Moving to new places

The first unusual thing is that our family doesn’t have its roots in one special place. Some people, when you ask them to tell you their family history, will talk about a place (or perhaps a few places). They’ll say “That’s where we come from.” Even if they live in a different place themselves, they feel that there is a special place (a house, or a village, or a city) where their family really “belongs”.

Our family isn’t like that. In most generations, after our ancestors grew up they decided to move away to a different place to live. Nowadays lots of people do this, but in past times it was not such a normal thing to do. Our family was ahead of the times! I like to think that this is because they were clever people. They looked around at the world, and thought about what they could do best themselves, and moved to a place where they could make the best use of their own abilities.

Of course, the sad thing about all this moving around was that quite a lot of the children grew up without having relatives nearby. In other families (like part of my husband’s family, for example) there were cousins and aunts and uncles and grandparents all living a short walk away.

On the other hand, a good thing about it was that they had relatives a long distance away, so they could go and visit them, and learn about how things were different in other places.

Here’s a suggestion for your project. Make a map of Britain and mark all the places where people in our family have lived. You could even draw arrows from one place to another to show how people moved. This might be quite an interesting bit of the project.

(Chart analysis data)
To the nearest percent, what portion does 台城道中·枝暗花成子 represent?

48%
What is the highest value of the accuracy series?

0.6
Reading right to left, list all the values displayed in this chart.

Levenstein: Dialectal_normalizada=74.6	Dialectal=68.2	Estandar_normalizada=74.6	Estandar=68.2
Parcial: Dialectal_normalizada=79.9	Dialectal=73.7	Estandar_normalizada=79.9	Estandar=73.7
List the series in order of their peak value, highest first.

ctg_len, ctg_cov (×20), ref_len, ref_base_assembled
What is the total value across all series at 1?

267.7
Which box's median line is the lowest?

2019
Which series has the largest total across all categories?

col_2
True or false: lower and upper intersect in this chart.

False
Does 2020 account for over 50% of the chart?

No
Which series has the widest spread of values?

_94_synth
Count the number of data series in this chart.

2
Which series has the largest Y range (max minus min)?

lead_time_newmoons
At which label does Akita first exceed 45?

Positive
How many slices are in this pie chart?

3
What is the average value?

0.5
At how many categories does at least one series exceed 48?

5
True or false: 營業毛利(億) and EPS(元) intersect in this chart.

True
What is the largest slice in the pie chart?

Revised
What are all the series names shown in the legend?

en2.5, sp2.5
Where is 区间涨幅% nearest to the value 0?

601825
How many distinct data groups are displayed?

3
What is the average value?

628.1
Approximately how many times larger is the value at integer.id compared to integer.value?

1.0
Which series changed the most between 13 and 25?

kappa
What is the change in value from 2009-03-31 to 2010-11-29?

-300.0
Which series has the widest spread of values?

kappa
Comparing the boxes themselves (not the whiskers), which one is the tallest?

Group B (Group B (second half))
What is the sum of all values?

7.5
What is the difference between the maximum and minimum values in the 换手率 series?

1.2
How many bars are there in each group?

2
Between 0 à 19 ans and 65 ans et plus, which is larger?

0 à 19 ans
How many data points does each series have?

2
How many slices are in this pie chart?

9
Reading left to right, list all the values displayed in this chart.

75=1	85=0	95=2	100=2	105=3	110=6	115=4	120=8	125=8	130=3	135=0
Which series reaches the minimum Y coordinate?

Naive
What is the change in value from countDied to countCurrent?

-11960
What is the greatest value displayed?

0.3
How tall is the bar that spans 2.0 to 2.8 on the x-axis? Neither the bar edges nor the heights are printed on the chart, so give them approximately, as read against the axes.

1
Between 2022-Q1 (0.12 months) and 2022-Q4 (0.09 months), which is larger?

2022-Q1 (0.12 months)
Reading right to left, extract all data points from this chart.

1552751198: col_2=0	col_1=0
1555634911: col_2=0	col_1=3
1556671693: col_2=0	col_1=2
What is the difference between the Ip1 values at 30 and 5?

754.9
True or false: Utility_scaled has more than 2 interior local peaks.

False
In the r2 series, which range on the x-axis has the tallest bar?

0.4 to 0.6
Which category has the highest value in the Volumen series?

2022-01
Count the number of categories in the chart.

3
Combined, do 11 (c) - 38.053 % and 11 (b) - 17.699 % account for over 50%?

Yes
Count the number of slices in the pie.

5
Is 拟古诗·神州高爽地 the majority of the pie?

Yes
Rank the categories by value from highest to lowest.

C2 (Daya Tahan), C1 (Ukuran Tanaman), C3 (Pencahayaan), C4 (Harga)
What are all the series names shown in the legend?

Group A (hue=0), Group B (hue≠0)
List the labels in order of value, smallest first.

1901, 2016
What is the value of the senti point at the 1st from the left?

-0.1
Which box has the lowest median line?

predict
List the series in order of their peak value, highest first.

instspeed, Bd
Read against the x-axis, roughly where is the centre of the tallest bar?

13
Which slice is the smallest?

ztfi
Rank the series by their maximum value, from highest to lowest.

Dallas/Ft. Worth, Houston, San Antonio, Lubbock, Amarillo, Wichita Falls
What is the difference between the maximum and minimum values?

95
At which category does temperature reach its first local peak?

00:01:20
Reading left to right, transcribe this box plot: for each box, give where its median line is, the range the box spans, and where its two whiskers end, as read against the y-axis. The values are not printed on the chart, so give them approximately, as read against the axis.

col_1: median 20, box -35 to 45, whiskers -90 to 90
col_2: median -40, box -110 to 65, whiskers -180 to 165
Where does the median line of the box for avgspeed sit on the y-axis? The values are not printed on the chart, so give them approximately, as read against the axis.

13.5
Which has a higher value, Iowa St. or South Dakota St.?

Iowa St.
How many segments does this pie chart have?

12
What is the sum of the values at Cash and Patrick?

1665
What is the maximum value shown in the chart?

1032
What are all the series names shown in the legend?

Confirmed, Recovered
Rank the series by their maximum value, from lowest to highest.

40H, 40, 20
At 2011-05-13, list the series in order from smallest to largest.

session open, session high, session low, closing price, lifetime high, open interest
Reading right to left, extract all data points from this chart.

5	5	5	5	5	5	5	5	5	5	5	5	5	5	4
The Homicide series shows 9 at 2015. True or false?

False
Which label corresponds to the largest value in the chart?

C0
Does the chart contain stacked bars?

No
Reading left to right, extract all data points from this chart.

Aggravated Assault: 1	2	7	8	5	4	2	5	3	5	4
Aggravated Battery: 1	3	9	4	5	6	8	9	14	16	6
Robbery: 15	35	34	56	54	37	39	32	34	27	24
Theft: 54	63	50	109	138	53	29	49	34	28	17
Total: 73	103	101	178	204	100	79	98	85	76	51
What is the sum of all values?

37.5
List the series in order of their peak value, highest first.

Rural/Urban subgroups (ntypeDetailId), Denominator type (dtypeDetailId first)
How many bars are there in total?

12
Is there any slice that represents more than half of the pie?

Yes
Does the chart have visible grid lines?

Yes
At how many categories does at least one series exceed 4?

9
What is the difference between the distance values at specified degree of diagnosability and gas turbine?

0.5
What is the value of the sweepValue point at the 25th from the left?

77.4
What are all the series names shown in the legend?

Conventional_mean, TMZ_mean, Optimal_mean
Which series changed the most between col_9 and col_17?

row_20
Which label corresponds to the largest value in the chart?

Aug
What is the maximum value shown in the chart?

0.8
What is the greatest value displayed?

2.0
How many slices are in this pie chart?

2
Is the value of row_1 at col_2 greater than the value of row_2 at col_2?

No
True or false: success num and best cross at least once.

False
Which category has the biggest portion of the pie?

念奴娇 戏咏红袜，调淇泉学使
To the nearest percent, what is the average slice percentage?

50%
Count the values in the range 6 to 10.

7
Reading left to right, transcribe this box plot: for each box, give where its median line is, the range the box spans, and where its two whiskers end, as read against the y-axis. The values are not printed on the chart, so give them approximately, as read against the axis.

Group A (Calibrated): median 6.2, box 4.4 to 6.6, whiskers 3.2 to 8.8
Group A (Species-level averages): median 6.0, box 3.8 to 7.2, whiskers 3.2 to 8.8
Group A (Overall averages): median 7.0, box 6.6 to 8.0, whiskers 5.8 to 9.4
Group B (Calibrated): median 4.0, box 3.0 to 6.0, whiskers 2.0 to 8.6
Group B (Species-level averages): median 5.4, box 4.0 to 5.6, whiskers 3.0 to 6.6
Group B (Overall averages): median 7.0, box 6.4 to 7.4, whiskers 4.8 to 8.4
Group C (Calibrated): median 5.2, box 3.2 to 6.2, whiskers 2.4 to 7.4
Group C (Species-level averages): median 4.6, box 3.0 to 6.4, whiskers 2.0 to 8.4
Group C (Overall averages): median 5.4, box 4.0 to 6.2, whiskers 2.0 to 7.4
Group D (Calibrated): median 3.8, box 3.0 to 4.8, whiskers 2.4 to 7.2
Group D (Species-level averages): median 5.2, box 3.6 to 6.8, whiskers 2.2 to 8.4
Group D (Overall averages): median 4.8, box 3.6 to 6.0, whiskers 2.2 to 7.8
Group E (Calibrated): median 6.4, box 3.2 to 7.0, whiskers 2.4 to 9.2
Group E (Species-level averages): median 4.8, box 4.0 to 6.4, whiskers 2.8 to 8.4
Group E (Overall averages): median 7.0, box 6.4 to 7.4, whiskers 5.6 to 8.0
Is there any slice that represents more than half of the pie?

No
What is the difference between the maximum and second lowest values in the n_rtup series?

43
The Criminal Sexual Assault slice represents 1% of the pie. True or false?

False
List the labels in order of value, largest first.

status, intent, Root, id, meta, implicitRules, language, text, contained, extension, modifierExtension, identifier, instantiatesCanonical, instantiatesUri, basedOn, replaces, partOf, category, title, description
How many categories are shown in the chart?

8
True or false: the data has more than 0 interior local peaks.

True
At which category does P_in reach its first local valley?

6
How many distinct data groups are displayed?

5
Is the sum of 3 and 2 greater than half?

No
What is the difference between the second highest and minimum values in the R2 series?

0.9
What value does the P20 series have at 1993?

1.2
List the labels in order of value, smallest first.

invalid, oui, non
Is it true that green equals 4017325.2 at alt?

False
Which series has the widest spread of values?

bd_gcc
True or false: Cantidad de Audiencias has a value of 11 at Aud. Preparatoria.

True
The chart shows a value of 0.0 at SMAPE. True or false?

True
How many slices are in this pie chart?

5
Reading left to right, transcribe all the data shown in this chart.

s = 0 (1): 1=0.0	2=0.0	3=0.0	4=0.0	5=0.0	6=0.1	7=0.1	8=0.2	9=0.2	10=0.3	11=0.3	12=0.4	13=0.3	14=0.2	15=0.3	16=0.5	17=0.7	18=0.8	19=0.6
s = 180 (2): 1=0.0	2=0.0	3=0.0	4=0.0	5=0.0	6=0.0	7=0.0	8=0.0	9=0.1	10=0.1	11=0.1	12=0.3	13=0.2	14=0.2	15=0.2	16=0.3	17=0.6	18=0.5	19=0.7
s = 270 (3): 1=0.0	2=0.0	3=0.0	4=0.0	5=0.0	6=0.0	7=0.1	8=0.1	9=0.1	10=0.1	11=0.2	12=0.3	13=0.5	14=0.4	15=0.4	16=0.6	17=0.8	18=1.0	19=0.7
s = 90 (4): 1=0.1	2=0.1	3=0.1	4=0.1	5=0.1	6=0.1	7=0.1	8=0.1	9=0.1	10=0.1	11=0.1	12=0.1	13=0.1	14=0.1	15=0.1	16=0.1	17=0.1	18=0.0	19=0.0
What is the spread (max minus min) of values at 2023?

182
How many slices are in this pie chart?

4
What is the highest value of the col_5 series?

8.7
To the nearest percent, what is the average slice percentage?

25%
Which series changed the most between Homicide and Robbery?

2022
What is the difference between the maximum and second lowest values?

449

**Tasks to perform:**
- a) Render this sentence from the passage about moving to new places in Spanish: "Our family was ahead of the times!"
- b) Pull out everything in the entries from the line containing "Confirmed, Recovered" down to the line containing "At how many categories does at least one series exceed 4?", including both of those lines, and copy it without any changes.

**Expected responses:**
- a) ¡Nuestra familia se adelantó a su tiempo!

- b)
Confirmed, Recovered
Rank the series by their maximum value, from lowest to highest.

40H, 40, 20
At 2011-05-13, list the series in order from smallest to largest.

session open, session high, session low, closing price, lifetime high, open interest
Reading right to left, extract all data points from this chart.

5	5	5	5	5	5	5	5	5	5	5	5	5	5	4
The Homicide series shows 9 at 2015. True or false?

False
Which label corresponds to the largest value in the chart?

C0
Does the chart contain stacked bars?

No
Reading left to right, extract all data points from this chart.

Aggravated Assault: 1	2	7	8	5	4	2	5	3	5	4
Aggravated Battery: 1	3	9	4	5	6	8	9	14	16	6
Robbery: 15	35	34	56	54	37	39	32	34	27	24
Theft: 54	63	50	109	138	53	29	49	34	28	17
Total: 73	103	101	178	204	100	79	98	85	76	51
What is the sum of all values?

37.5
List the series in order of their peak value, highest first.

Rural/Urban subgroups (ntypeDetailId), Denominator type (dtypeDetailId first)
How many bars are there in total?

12
Is there any slice that represents more than half of the pie?

Yes
Does the chart have visible grid lines?

Yes
At how many categories does at least one series exceed 4?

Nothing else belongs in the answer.